# [Page extract]
Regenerative biology is a branch of biology that studies the cellular and molecular mechanisms by which organisms replace or reconstitute cells, tissues, or body parts lost due to injury or cell death. This article focuses on the biological aspects: cellular principles, signaling pathways, animal models, and evolutionary hypotheses explaining the differences between highly regenerative organisms and those with limited regenerative capacity.

== Definition and general principles ==
Regeneration can involve different strategies:
1. Blastema-mediated regeneration (Epimorphosis): The formation of a proliferative mass of progenitor cells (a blastema) that reconstructs the amputated organ or limb.
2. Compensatory regeneration: The proliferation of differentiated cells to restore functional mass and tissue size without the formation of a blastema (e.g., mammalian liver).
3. Morphallaxis: The direct reorganization of existing tissues to repattern the organism, with little to no cellular proliferation.

Key processes include wound response activation, cell fate reprogramming or transition, communication between the stem cell niche and the extracellular matrix (ECM), and positional control.

== Cellular mechanisms ==
- Stem cells and progenitors: In models such as planarians, pluripotent populations (called neoblasts) produce all cell types necessary for regeneration. In regenerative vertebrates (e.g., salamanders), many tissues contribute to the blastema via partial dedifferentiation or the recruitment of local lineage-restricted progenitors.
- Positional signaling: Genes encoding positional information (e.g., anterior-posterior axis genes) are expressed in indicator tissues (such as muscle in planarians) and guide progenitors on which structures to reconstruct.
- Organizers and signaling centers: The formation of a center that secretes molecular signals (such as Wnt, FGF, BMP, Hedgehog) coordinates the polarity and patterning of the blastema.

== Recurrent molecular pathways ==
Comparative studies show the reuse of embryonic development pathways during regeneration:
- Wnt/β-catenin: Frequently associated with posterior pole specification and body axis formation across many models (planarians, cnidarians, vertebrates).
- FGF/ERK: Related to cell proliferation and blastema formation in appendages (limbs) and organs.
- BMP/TGF-β: Plays a fundamental role in dorsoventral patterning and the modulation of bone and tissue morphogenesis.
- Notch, Hedgehog, Hippo (Yap/Taz): Modulate proliferation, cell fate, and the architecture of the regenerating tissue.

Interactions between these pathways and the context (species, developmental stage, wound microenvironment) determine the success or limitation of the regenerative process.

== Animal models ==
- Hydra (Cnidaria): Capable of whole-body regeneration from fragments; central role of the Wnt pathway and "head" and "foot" organizers in re-establishing the oral–aboral axis. An important model for studying self-assembly and axial signaling in basal animals.
- Planarians (Platyhelminthes): High regenerative capacity mediated by pluripotent neoblasts and a "positional map" based on the regional expression of constitutive genes (Positional Control Genes or PCGs). A key model for studying positional memory.

# [Data under study]

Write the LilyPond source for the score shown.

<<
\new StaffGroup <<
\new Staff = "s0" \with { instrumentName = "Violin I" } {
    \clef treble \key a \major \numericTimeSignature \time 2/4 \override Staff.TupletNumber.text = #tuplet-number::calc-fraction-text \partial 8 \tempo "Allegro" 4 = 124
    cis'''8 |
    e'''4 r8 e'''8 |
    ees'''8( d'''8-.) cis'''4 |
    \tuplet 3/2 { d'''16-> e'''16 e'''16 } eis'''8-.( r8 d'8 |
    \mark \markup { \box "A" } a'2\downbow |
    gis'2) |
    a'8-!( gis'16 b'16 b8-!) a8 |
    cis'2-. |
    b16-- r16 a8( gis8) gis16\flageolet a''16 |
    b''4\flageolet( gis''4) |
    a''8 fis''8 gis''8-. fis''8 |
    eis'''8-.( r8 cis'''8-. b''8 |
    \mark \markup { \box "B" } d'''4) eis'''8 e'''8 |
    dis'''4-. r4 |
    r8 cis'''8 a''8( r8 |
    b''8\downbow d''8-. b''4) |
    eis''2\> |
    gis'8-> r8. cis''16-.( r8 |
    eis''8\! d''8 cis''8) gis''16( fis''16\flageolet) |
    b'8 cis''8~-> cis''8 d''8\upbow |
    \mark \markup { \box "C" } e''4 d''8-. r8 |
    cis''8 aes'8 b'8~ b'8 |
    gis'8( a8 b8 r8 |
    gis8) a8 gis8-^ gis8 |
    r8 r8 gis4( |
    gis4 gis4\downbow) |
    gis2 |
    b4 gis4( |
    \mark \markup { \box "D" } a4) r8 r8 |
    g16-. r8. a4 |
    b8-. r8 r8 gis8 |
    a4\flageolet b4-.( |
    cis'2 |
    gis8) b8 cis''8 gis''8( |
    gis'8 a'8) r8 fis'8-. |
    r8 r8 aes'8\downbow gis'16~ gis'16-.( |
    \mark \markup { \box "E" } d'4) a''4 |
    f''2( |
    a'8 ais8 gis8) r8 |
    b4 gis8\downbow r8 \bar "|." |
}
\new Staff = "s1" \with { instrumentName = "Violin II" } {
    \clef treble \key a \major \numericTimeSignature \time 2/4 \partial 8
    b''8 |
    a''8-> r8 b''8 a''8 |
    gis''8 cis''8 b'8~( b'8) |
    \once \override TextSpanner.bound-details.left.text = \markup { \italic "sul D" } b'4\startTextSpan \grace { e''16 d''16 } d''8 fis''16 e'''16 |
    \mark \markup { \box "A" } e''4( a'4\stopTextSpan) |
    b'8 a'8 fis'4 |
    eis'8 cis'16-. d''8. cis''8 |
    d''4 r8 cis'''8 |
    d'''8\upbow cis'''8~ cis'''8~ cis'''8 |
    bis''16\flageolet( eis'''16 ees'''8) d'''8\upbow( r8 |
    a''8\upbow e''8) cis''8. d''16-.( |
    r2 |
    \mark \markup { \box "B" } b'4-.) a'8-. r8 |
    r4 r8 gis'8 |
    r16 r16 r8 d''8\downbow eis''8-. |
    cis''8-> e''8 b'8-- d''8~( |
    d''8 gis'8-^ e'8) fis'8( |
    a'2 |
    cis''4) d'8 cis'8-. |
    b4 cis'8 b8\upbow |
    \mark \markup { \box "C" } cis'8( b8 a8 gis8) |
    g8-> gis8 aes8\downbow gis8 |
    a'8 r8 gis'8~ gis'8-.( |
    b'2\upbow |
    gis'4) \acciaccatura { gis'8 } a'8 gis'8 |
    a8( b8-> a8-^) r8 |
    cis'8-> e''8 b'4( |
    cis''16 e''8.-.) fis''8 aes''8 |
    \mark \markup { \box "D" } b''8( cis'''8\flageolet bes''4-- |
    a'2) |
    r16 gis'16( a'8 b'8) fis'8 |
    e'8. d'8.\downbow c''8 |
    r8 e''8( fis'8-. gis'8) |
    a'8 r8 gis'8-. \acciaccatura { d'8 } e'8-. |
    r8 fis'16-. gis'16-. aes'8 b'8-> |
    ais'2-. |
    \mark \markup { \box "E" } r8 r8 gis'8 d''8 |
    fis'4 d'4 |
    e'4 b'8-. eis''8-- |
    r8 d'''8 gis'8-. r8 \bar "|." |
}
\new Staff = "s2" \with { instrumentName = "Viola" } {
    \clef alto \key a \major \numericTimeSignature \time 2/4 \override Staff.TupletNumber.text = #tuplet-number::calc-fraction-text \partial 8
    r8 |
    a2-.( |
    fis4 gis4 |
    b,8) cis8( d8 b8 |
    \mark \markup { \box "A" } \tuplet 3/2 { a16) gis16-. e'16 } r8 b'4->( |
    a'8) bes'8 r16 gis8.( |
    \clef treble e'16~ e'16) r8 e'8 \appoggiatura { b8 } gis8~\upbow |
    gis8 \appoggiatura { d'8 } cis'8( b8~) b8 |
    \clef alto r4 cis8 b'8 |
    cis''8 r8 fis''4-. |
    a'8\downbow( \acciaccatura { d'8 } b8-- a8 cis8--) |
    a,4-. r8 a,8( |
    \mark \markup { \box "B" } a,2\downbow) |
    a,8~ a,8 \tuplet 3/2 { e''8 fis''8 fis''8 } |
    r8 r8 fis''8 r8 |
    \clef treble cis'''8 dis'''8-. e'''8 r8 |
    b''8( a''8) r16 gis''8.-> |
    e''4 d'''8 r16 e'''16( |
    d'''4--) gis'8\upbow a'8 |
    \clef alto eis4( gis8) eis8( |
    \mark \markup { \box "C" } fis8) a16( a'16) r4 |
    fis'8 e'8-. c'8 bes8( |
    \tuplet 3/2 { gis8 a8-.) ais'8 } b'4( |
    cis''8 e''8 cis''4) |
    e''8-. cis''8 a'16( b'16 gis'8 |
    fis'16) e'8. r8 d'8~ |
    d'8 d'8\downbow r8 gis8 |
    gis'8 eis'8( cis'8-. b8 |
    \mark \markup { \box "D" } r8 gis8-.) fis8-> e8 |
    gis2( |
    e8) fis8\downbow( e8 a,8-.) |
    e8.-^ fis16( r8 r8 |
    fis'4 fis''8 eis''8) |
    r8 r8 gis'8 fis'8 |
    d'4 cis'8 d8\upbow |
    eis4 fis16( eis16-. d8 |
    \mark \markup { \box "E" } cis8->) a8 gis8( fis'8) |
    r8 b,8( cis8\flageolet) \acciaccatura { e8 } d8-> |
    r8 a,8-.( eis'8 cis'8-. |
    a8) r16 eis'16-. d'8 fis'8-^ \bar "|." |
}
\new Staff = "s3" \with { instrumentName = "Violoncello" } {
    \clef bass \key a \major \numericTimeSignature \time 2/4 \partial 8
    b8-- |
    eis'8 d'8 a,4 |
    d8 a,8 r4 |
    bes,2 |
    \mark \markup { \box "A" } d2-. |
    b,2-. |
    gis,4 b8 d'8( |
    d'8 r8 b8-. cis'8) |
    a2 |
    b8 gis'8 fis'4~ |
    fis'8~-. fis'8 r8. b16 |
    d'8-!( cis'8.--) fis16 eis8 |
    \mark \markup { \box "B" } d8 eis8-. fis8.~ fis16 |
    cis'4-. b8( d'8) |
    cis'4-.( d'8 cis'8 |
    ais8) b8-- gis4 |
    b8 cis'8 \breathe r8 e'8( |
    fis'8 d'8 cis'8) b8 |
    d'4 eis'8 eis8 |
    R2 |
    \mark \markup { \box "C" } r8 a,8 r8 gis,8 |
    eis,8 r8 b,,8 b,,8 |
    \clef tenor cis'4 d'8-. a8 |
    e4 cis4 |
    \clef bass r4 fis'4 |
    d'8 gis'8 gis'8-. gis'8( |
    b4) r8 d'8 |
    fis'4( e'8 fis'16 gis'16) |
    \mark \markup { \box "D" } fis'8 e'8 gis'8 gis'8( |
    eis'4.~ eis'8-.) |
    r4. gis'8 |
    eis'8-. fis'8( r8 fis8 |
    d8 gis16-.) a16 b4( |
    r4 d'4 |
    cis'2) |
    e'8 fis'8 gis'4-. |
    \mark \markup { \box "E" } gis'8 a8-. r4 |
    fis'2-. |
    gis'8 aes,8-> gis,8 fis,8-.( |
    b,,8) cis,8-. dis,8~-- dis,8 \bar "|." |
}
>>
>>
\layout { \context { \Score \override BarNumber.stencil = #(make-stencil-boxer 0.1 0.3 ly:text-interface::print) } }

# [Explore the material]
1/ Please return the part of the regenerative biology article from "2. Compensatory regeneration: The" to "and positional control.".
2/ Answer these questions using the regenerative biology article.
(a) What are the pluripotent cell populations in planarians called?
(b) Which organ is given as an example of compensatory regeneration?
(c) In Hydra, which pathway has a central role in re-establishing the oral–aboral axis?
3/ Extend the regenerative biology article from the point where it stops.
The items have nothing to do with what you are asked to do here.

# [Written answers]
1/
2. Compensatory regeneration: The proliferation of differentiated cells to restore functional mass and tissue size without the formation of a blastema (e.g., mammalian liver).
3. Morphallaxis: The direct reorganization of existing tissues to repattern the organism, with little to no cellular proliferation.

Key processes include wound response activation, cell fate reprogramming or transition, communication between the stem cell niche and the extracellular matrix (ECM), and positional control.

2/
(a) Neoblasts
(b) The mammalian liver
(c) The Wnt pathway

3/
- Salamanders / Axolotl (Urodela): Limb regeneration via blastema formation; the primary vertebrate example of cellular reprogramming and maintenance of positional memory. Modern studies use single-cell RNA sequencing (scRNA-seq) to trace lineages.
- Zebrafish (Danio rerio): Fin and heart regeneration; useful for dissociating fibrotic scarring from functional regeneration (studies on signals that allow cardiomyocytes to re-enter the cell cycle).

== Modern techniques and experimental approaches ==
Recent approaches that have advanced the field include:
- Single-cell sequencing (scRNA-seq): To identify transient cell states during regeneration.
- In vivo lineage tracing: Using transgenic lines and molecular barcoding.
- Genetic manipulation: Using RNAi and CRISPR/Cas9 to test gene function.
- Comparative genomics: To identify conserved or divergent gene regulatory networks (GRNs) across species.

== Clinical applications of regenerative biology ==
Translational research seeks to apply regenerative principles to human therapies, including tissue engineering, biomaterials, and therapies based on extracellular factors (such as extracellular vesicles).

A notable example of translational research involves polylaminin (a polymeric form of the protein laminin), investigated in the context of neuroregeneration. Studies led by researchers such as biologist Tatiana Coelho de Sampaio (UFRJ) indicate that this biomaterial may modulate the neural lesion environment.

- Preclinical studies: In animal models, polylaminin has been shown to favor axonal growth and improve functional parameters following spinal cord injury.
- Clinical trials: A pilot study is registered in the Brazilian Clinical Trials Registry (ReBEC) for acute spinal cord injury, indicating efforts to evaluate safety in humans.

== Evolutionary perspective ==
Phylogenetic comparisons indicate that regenerative ability may be an ancestral trait in metazoans, having been lost or modified throughout evolution. Changes in the regulation of pathways like Wnt/β-catenin and trade-offs with the immune system or reproduction may explain interspecific variations. The loss of regeneration in mammals is often attributed to regulatory differences (e.g., enhancer silencing) rather than the absence of regenerative genes.

== See also ==
- Regeneration (biology)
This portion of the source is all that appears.